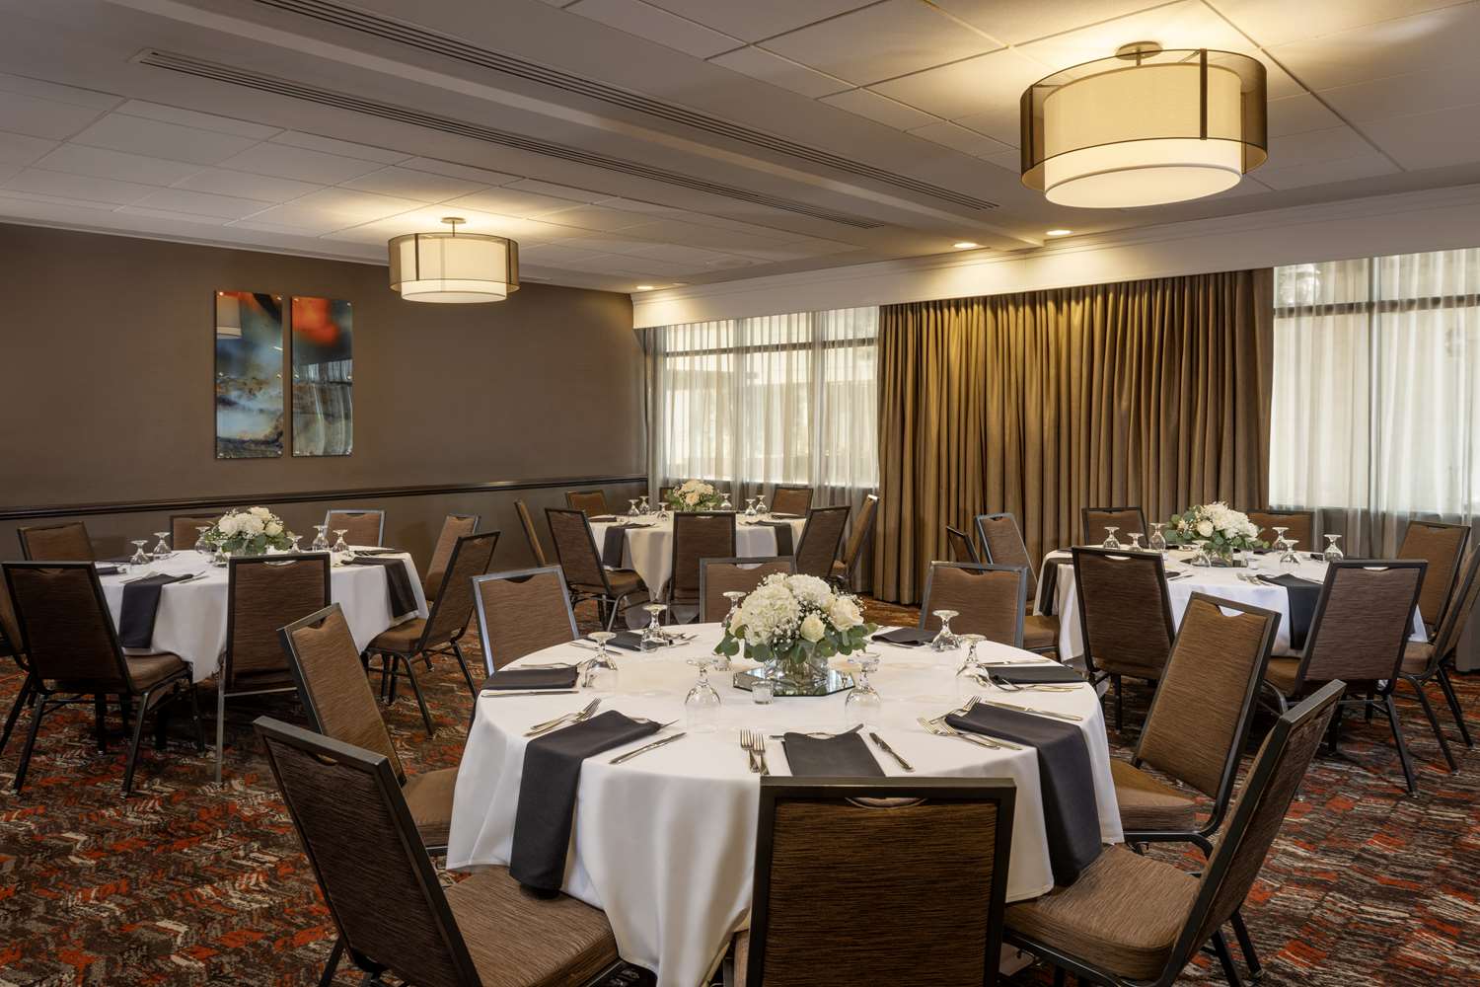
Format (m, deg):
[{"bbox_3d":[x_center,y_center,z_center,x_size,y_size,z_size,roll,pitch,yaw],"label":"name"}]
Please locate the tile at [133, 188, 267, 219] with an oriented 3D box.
[{"bbox_3d":[-3.034,-1.650,5.611,0.610,0.020,0.610,4,6,44],"label":"tile"}]

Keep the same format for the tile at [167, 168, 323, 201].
[{"bbox_3d":[-2.574,-1.615,5.167,0.610,0.020,0.605,4,6,43],"label":"tile"}]

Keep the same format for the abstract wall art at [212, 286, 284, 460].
[{"bbox_3d":[-3.318,-0.794,6.689,0.030,1.112,0.432,4,6,44],"label":"abstract wall art"}]

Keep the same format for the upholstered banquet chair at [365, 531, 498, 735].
[{"bbox_3d":[-1.510,0.639,4.712,0.604,0.909,0.462,1,4,14],"label":"upholstered banquet chair"}]

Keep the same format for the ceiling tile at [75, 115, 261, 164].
[{"bbox_3d":[-2.485,-1.522,4.290,0.605,0.020,0.605,4,6,44],"label":"ceiling tile"}]

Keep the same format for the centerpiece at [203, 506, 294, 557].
[{"bbox_3d":[-2.490,0.202,5.010,0.420,0.280,0.420,0,4,0],"label":"centerpiece"}]

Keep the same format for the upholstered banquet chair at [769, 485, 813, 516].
[{"bbox_3d":[0.254,0.422,7.666,0.450,0.900,0.610,3,5,37],"label":"upholstered banquet chair"}]

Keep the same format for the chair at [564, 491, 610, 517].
[{"bbox_3d":[-0.971,0.437,7.458,0.610,0.900,0.450,4,6,42],"label":"chair"}]

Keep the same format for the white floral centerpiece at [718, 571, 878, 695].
[{"bbox_3d":[0.153,0.360,2.680,0.430,0.290,0.410,0,4,0],"label":"white floral centerpiece"}]

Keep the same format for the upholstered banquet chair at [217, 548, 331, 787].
[{"bbox_3d":[-1.968,0.672,4.169,0.450,0.900,0.610,-2,5,-31],"label":"upholstered banquet chair"}]

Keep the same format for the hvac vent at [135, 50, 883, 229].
[{"bbox_3d":[-0.592,-1.586,4.756,0.160,0.040,4.068,4,6,45],"label":"hvac vent"}]

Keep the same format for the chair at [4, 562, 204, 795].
[{"bbox_3d":[-2.554,0.691,3.965,0.462,0.909,0.604,0,4,4],"label":"chair"}]

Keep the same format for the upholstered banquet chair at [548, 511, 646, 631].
[{"bbox_3d":[-0.866,0.530,6.151,0.450,0.900,0.610,3,5,40],"label":"upholstered banquet chair"}]

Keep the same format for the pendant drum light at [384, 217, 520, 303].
[{"bbox_3d":[-1.742,-1.436,6.017,0.770,0.470,0.770,0,4,0],"label":"pendant drum light"}]

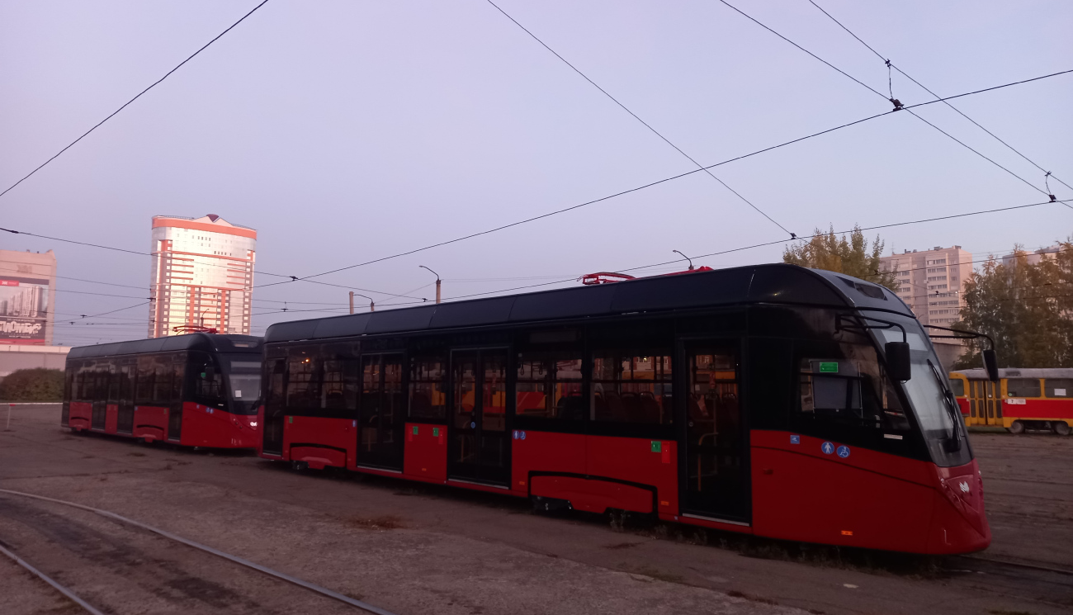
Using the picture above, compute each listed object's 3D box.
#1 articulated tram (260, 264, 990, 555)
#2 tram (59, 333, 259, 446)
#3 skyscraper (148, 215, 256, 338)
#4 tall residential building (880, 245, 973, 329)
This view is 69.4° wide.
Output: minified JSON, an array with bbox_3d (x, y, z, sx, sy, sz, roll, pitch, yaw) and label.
◇ ◇ ◇ ◇ ◇ ◇ ◇
* TASK TO CARRY OUT
Filter the items above and copy every line that contains the string "pendant". Case counts.

* RESPONSE TO THE TASK
Keep the same format for the pendant drum light at [384, 217, 520, 303].
[{"bbox_3d":[-1.742,-1.436,6.017,0.770,0.470,0.770,0,4,0],"label":"pendant drum light"}]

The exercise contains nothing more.